I think where the difference lies is not so much in the across-the-board "rules" of physical relationships, so much as in the disparity between a "conservative" American and a "conservative" Korean.
Korea has been modernizing and Westernizing at a break-neck pace, and the young people are becoming more independent and more rebellious toward the traditional ways of life in a pattern that naturally follows -- the difference between a 30 year old Korean man and a 20 year old Korean man, and the ideals that each holds in regards to dating is pretty astounding. And the gap between a conservative Korean and a liberal Korean, in regards to such things, is pretty big.
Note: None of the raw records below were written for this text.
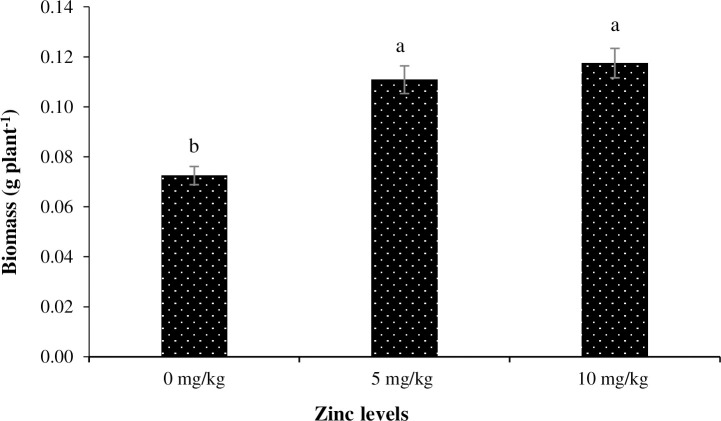
The influence of different Zinc (Zn) levels on dry biomass production of Basil (Ocimum basilicum L.).The vertical bars are means ± standard errors. Any two means having different letters are statistically different from each other (p < 0.05).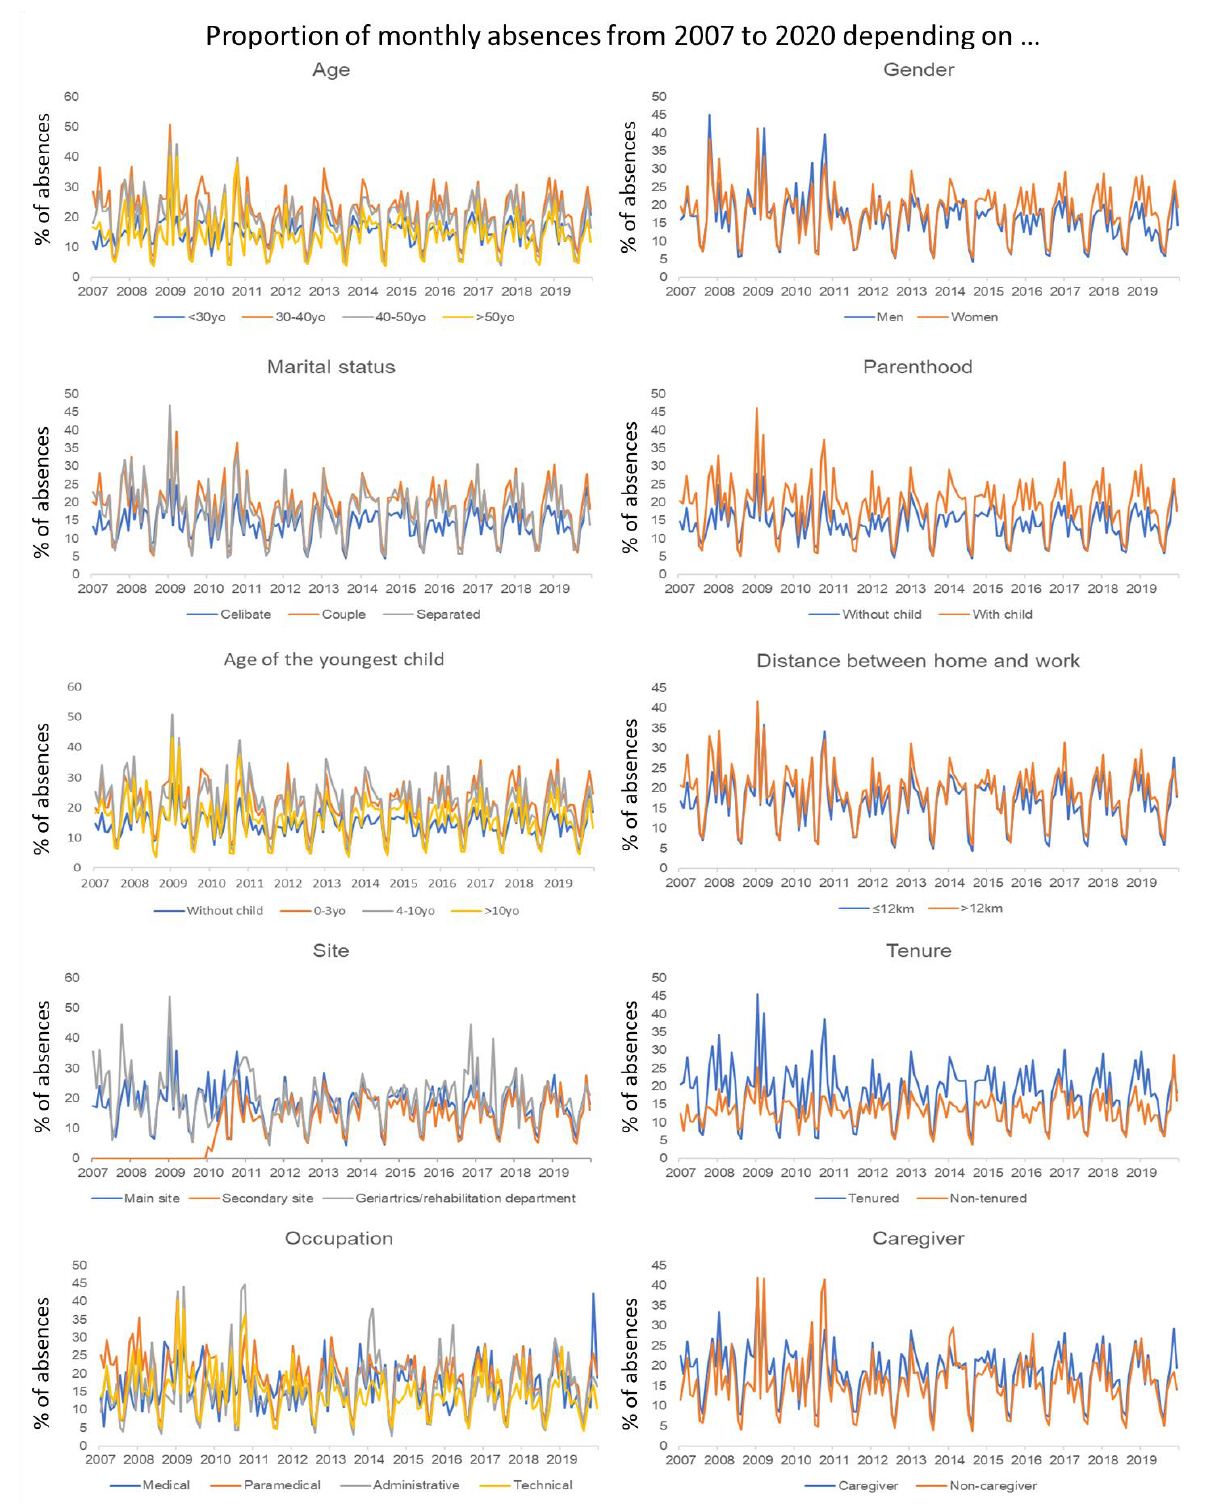
Figure 2. Proportion of monthly absences by sociodemographic and professional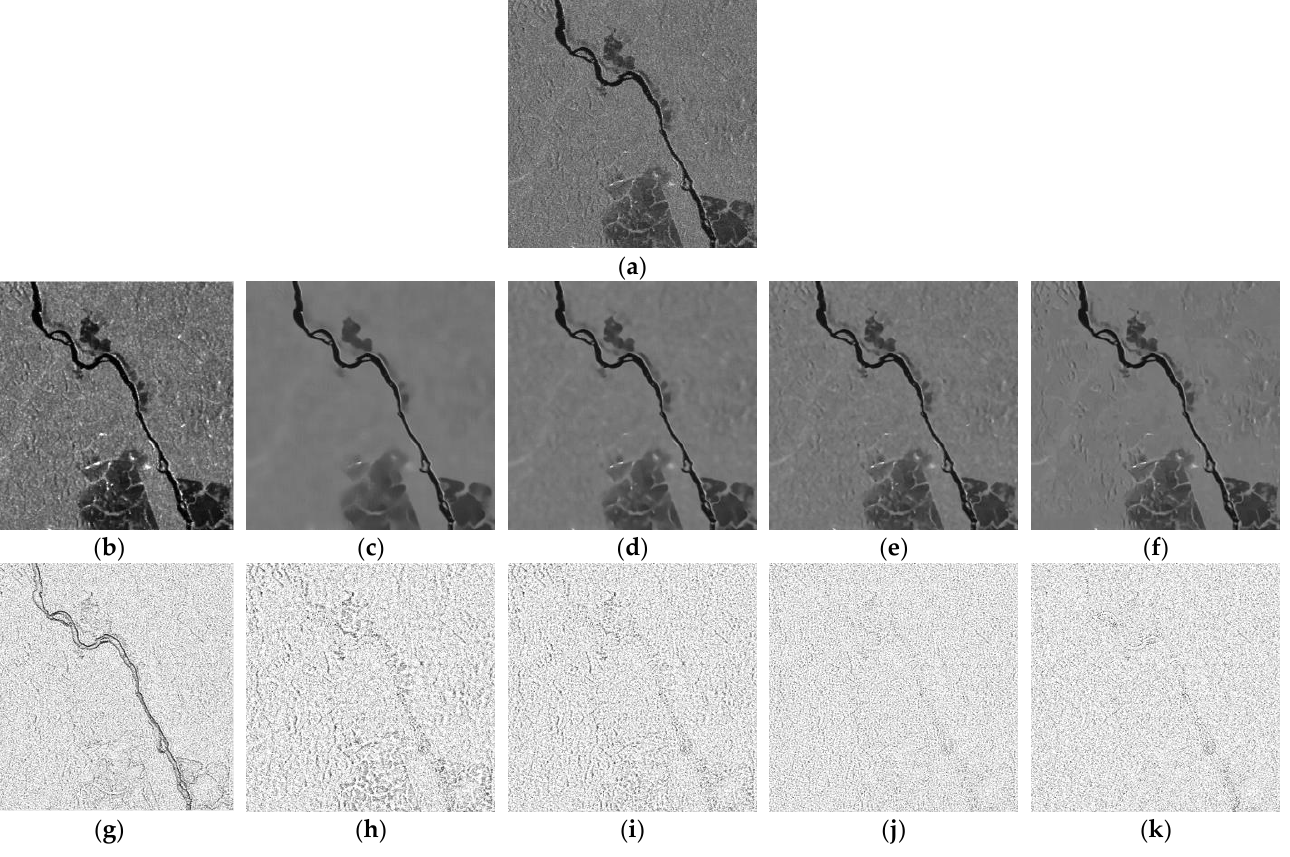
Figure 5. Filtering results for the ALOS Image. ( a ) The speckled image. ( b ) The SRAD filtered image. ( c – e ) are, respectively, the PPB filtered image when T = 4, T = 3, and T = 2. ( f ) The SAR-BM3D filtered image. ( g – k ) are the corresponding ratio images of ( b – f ). Table 4. EPC assessment results for the ALOS image.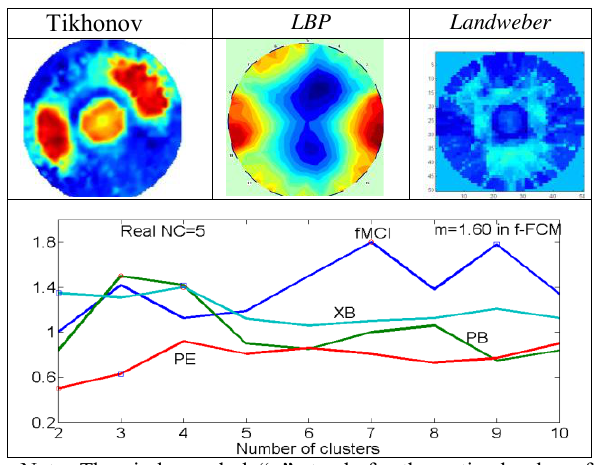
Table 2. Reconstructed images and their evaluations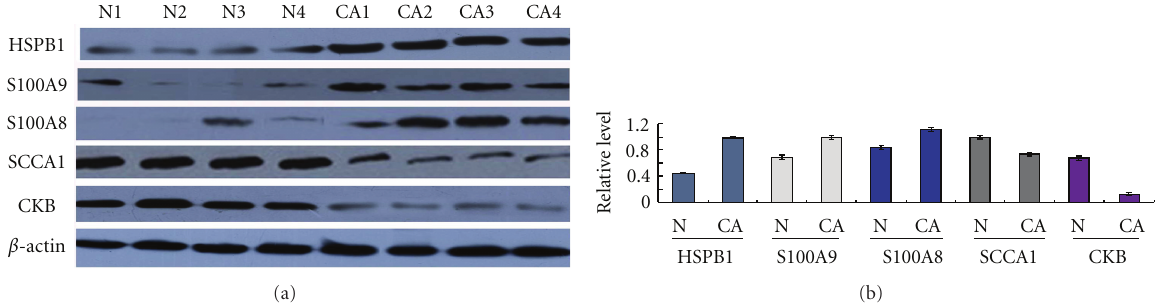
Figure 3: Representative results of Western blotting analysis of HSPB1, CKB, S100A8/A9, and SCCA1 in HLSC (CA) and NHBE (N). β -actin was used as a loading control.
Whereas a conservative American man may wait ten dates to sleep with a woman for the first time, a conservative Korean man is more likely to push it up into the months-to-years territory. And probably won't touch you at all for several dates. Both of their liberal counterparts, however, are likely to grab your hand straight away, and try it on by the first or second date. The funny thing is, within the frame of the original question, in my experience, the ones who try it on the quickest have usually been the least responsible, most childish of the bunch.
Skinship (or non-sexual physical affection) is also in and of itself a different ballgame. I've had girlfriends who slept (or who were intending to sleep) with a man on the first date turn right around and complain about how he tried to kiss, hold hands, or otherwise touch them far too early in the evening. That will sound strange to someone who hasn't been living or dating in Korea very long, but to me (and to them), it makes perfect sense. A man trying to casually touch you too soon, and especially in public, generally gives the feeling of being too aggressive and possibly of having the wrong intentions, in a manner which is completely unrelated to whether or not he is invited up at the end of the night.
The long and the short of it is, the rules are not just on a different scale or in a different order -- they're completely different. And that's why trying to create a /=/ relationship between them is so difficult -- because, as far as I can tell, there is no such relationship. It's just a matter of relearning your "instincts". Which, oddly enough, myself and most of my friends have found to be most difficult in reverse. As in, we find it more difficult to shift back to the Western way of thinking than we did adjusting to the Korean way to begin with. I assume that's what your daughter's friend is going through, as well.
It's something that's very difficult to explain (at least for me), and I don't know if I've done it much justice, so I can understand why your daughter's friend may have resorted to putting it into such terms. Because, in truth, it's very difficult to verbalize to someone who doesn't already know.